DIRECTIVE =
Copy exactly the lines from the beginning of the data down to and including the line holding "In this case the storage server may determine", without any pictures.

Document images with source code

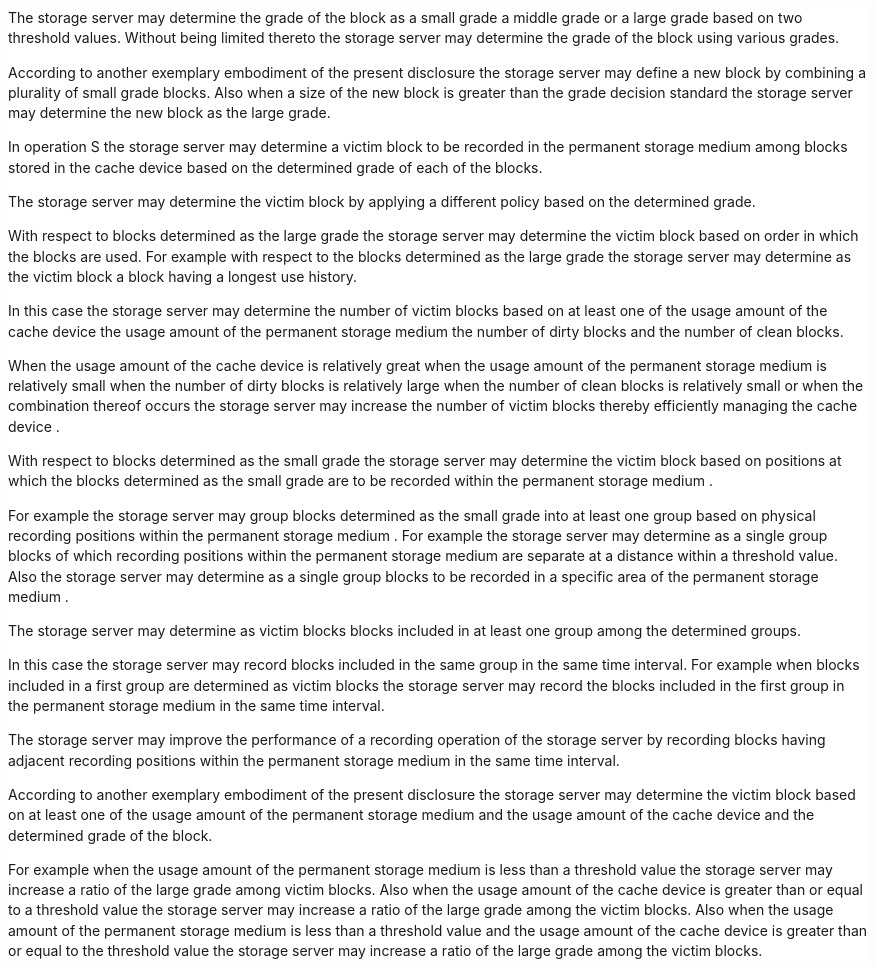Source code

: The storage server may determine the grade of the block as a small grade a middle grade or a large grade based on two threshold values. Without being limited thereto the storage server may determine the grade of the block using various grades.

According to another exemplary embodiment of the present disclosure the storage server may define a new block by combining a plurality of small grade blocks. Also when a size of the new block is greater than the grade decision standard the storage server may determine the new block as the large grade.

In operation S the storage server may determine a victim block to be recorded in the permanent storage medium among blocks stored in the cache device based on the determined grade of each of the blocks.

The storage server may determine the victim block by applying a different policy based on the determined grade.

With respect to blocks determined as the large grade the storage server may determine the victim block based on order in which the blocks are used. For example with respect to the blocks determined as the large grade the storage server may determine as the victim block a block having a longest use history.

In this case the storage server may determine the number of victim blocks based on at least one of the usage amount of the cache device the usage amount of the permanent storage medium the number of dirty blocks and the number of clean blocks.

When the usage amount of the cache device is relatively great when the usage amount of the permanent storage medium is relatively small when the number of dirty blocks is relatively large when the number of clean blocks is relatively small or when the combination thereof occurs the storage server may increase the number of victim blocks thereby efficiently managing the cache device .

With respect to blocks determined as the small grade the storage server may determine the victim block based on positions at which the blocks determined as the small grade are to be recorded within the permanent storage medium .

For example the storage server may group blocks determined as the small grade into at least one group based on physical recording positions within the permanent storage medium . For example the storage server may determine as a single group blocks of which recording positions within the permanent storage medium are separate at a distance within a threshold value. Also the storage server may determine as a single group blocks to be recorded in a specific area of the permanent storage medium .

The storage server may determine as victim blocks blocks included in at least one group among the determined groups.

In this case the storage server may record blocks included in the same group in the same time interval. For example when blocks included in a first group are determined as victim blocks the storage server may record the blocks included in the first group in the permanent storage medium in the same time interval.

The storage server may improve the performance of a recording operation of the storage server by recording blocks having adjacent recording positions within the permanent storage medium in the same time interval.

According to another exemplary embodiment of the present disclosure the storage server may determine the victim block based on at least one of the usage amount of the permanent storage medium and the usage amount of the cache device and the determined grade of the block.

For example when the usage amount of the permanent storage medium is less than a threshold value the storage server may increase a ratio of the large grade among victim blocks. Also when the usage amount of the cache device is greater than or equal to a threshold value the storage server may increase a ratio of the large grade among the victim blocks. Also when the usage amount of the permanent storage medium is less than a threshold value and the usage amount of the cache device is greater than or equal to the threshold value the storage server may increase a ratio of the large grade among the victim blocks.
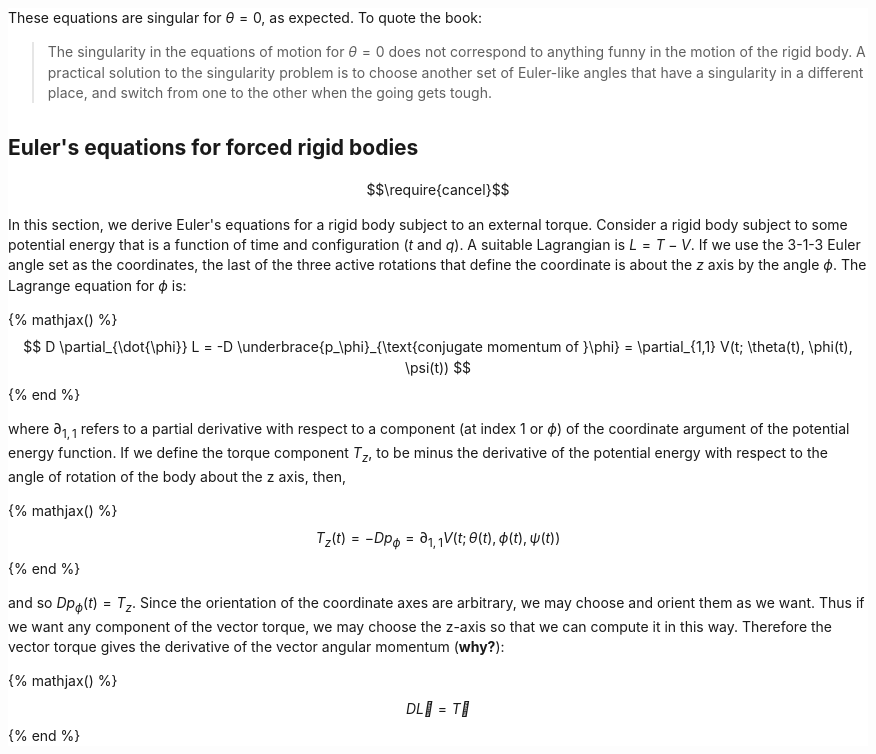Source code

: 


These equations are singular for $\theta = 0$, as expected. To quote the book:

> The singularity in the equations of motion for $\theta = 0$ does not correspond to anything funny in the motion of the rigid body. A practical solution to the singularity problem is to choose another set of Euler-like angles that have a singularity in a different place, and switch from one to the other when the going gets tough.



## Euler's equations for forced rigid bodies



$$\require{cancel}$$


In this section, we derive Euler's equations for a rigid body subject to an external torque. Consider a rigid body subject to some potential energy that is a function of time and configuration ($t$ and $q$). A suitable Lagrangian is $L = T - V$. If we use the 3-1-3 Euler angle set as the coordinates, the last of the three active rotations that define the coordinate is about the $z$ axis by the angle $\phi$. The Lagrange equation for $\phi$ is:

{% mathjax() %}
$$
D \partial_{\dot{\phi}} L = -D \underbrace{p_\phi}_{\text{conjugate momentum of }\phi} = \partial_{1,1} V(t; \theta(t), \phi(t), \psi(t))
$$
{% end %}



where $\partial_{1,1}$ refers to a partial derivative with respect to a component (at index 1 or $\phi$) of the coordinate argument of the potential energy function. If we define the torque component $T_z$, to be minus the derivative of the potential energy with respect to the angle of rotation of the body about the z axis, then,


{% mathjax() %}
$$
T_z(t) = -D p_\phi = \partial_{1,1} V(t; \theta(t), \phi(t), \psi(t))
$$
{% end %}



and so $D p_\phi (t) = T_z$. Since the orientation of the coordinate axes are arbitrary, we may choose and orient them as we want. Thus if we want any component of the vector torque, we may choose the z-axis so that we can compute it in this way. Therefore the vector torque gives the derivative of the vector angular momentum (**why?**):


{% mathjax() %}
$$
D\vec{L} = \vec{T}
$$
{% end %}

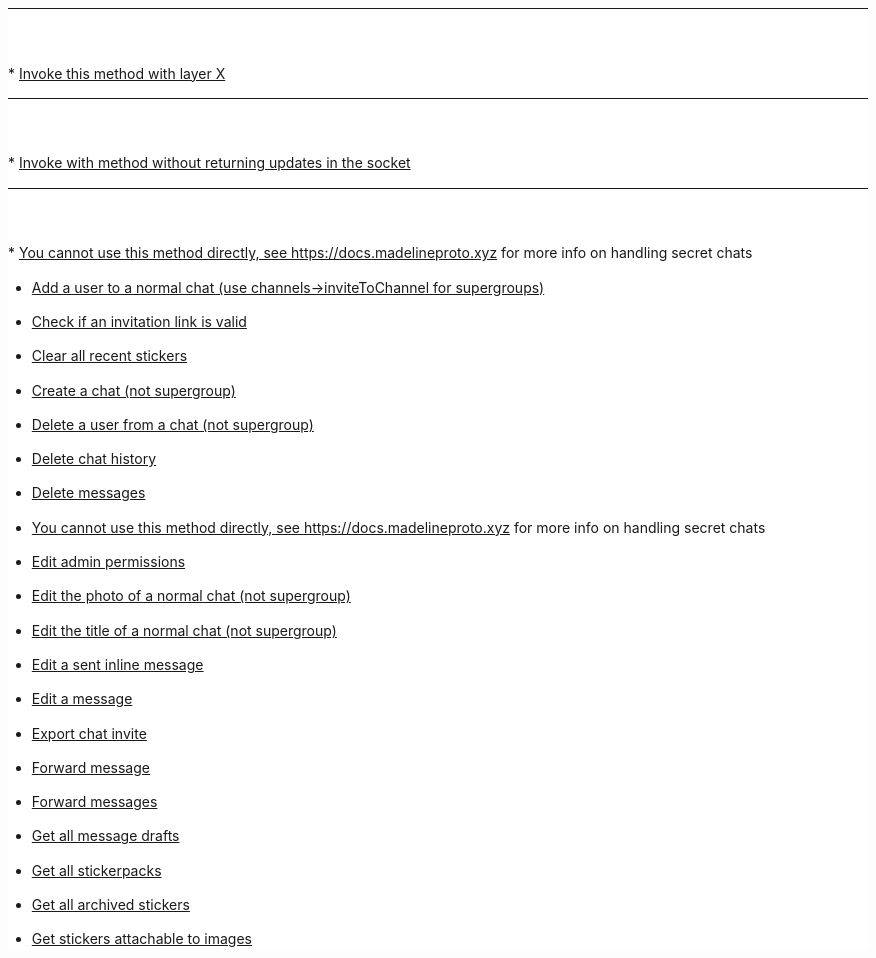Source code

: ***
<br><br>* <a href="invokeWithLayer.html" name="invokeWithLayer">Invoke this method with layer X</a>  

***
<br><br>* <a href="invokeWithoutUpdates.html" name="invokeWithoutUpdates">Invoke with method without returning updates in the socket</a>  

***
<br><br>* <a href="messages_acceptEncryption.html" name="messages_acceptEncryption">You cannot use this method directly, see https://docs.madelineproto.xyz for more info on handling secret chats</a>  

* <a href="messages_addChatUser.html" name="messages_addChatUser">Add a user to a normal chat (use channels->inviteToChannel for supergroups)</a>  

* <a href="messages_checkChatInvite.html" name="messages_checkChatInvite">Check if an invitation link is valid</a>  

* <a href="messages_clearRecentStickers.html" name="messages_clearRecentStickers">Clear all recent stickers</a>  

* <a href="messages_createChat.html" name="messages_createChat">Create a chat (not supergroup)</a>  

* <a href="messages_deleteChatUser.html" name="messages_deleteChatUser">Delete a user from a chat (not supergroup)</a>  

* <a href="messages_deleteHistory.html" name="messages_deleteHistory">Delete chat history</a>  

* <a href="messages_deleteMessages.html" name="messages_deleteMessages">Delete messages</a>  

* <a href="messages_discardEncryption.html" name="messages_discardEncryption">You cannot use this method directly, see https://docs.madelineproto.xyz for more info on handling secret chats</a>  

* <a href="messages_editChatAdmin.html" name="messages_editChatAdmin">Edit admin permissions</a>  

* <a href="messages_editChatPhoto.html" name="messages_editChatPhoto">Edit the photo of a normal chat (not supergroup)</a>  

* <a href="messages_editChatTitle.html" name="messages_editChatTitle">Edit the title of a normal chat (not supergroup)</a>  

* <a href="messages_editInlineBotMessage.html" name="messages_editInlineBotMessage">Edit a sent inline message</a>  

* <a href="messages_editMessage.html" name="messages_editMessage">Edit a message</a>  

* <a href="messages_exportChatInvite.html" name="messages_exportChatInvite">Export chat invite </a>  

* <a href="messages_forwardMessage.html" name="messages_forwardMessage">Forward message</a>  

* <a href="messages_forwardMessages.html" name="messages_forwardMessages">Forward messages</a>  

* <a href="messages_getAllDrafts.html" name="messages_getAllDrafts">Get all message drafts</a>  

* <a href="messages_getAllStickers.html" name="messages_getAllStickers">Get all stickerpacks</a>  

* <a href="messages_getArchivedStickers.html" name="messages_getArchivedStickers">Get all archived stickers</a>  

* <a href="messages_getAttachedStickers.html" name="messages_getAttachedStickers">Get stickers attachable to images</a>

YOUR RESPONSE =
Source code

: The storage server may determine the grade of the block as a small grade a middle grade or a large grade based on two threshold values. Without being limited thereto the storage server may determine the grade of the block using various grades.

According to another exemplary embodiment of the present disclosure the storage server may define a new block by combining a plurality of small grade blocks. Also when a size of the new block is greater than the grade decision standard the storage server may determine the new block as the large grade.

In operation S the storage server may determine a victim block to be recorded in the permanent storage medium among blocks stored in the cache device based on the determined grade of each of the blocks.

The storage server may determine the victim block by applying a different policy based on the determined grade.

With respect to blocks determined as the large grade the storage server may determine the victim block based on order in which the blocks are used. For example with respect to the blocks determined as the large grade the storage server may determine as the victim block a block having a longest use history.

In this case the storage server may determine the number of victim blocks based on at least one of the usage amount of the cache device the usage amount of the permanent storage medium the number of dirty blocks and the number of clean blocks.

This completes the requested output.